→ **WHAT YOU HAVE TO DO**: Pull out every line of the records below that contains the word "never", and reproduce each such line in full.

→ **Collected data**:

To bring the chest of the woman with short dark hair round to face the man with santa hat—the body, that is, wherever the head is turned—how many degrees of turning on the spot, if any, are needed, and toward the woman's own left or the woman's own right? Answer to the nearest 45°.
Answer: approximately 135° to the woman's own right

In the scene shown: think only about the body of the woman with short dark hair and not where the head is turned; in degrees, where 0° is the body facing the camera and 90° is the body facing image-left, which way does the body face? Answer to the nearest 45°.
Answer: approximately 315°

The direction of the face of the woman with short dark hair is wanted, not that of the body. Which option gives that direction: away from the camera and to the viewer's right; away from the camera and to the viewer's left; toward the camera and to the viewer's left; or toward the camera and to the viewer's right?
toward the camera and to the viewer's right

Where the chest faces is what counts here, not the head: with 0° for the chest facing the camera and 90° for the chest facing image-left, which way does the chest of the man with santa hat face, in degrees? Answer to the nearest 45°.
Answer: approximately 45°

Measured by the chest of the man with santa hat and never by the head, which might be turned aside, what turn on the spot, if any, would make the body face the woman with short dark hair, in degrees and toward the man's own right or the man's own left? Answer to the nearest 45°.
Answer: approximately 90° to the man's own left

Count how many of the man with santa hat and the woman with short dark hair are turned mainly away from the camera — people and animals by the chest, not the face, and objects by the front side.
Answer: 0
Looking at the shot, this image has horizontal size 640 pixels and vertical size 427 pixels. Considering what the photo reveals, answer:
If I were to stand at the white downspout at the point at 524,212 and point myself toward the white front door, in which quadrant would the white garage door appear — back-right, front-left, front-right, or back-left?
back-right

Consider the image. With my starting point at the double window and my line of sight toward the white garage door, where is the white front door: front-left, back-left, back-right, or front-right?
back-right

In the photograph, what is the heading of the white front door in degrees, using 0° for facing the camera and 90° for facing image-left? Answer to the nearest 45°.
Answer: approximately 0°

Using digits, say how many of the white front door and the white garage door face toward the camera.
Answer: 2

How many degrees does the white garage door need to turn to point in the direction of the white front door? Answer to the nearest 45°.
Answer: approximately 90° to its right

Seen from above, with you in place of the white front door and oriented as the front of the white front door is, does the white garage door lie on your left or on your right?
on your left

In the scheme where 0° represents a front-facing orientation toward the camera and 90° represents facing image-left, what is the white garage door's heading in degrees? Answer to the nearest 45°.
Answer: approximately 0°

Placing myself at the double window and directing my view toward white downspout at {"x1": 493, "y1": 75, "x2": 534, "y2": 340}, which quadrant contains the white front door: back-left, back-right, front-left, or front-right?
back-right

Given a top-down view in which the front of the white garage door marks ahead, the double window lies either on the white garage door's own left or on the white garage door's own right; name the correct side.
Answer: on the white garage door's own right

* * *

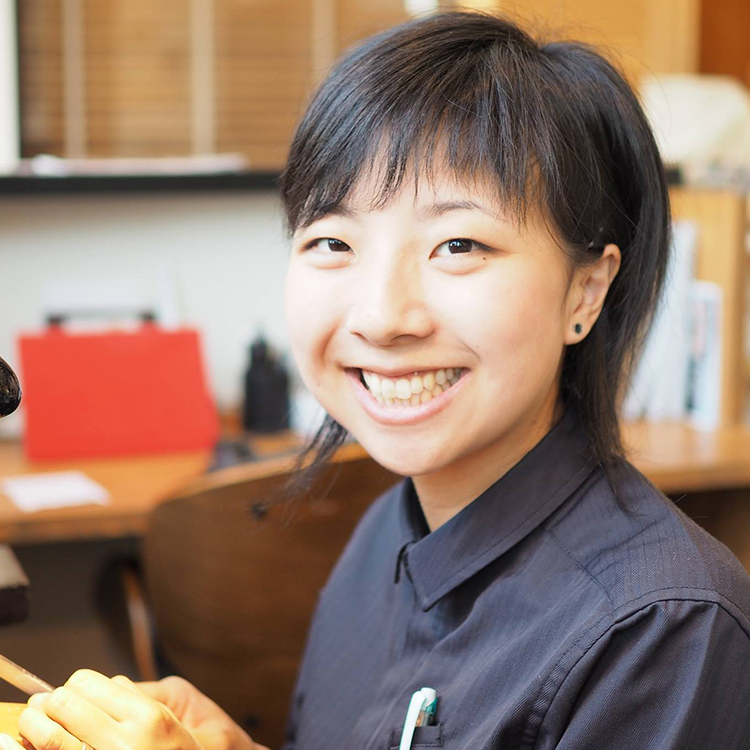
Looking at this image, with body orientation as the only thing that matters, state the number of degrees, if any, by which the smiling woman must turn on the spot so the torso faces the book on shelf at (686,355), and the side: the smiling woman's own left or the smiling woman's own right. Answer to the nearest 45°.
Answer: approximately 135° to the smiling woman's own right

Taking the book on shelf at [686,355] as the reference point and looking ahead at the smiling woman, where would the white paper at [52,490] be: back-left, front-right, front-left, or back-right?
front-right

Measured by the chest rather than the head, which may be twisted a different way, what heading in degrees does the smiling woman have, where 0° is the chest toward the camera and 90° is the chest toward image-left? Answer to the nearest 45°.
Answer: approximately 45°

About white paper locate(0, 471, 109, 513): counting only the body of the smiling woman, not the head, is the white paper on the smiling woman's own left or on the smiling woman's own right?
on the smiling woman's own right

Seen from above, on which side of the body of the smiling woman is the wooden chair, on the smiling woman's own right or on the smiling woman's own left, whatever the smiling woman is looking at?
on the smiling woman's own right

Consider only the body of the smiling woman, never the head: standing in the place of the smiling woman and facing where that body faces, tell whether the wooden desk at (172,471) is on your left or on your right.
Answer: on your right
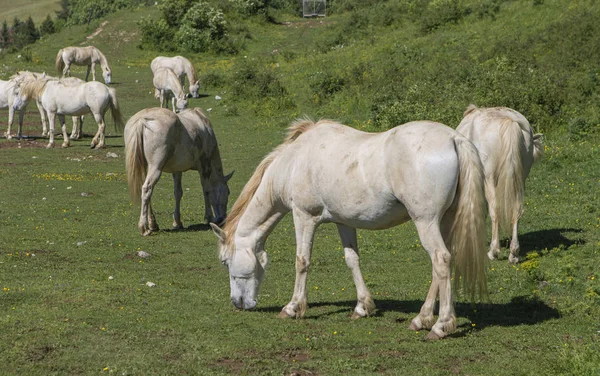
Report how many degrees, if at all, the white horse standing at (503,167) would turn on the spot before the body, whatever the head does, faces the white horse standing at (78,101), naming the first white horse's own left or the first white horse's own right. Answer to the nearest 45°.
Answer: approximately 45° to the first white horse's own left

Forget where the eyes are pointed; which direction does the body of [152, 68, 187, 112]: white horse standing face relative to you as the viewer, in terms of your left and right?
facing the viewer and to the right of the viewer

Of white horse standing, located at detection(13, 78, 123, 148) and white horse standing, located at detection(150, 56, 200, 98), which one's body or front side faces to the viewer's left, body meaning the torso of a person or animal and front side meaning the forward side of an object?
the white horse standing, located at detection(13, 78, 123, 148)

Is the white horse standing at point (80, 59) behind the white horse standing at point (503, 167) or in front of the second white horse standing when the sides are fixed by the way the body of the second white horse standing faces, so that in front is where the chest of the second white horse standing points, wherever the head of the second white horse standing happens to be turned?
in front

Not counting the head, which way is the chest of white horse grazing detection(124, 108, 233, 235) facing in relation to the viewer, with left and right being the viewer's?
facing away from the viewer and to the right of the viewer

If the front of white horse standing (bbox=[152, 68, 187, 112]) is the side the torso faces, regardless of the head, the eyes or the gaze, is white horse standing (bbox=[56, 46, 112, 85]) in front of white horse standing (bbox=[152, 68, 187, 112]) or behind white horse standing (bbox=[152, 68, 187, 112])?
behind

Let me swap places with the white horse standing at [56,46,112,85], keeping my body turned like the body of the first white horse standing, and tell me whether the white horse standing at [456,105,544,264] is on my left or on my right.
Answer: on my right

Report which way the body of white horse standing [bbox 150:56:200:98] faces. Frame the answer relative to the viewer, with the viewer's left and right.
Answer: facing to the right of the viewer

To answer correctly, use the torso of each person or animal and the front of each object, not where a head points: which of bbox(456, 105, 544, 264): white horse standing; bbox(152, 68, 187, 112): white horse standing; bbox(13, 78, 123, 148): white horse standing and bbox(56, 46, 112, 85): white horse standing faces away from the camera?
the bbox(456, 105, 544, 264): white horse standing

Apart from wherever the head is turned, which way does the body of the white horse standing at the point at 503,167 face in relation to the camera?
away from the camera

→ **WRITTEN SOLUTION**:
Measured by the chest of the man with santa hat and never by the head, which might be turned aside, what turn on the spot, if any, would make the body face the woman with short dark hair, in degrees and toward the man's own right or the man's own left? Answer to the nearest 45°.
Consider only the body of the smiling woman, never the head: standing in the place of the smiling woman and facing where that body faces, tell whether the wooden desk at (172,471) is on your left or on your right.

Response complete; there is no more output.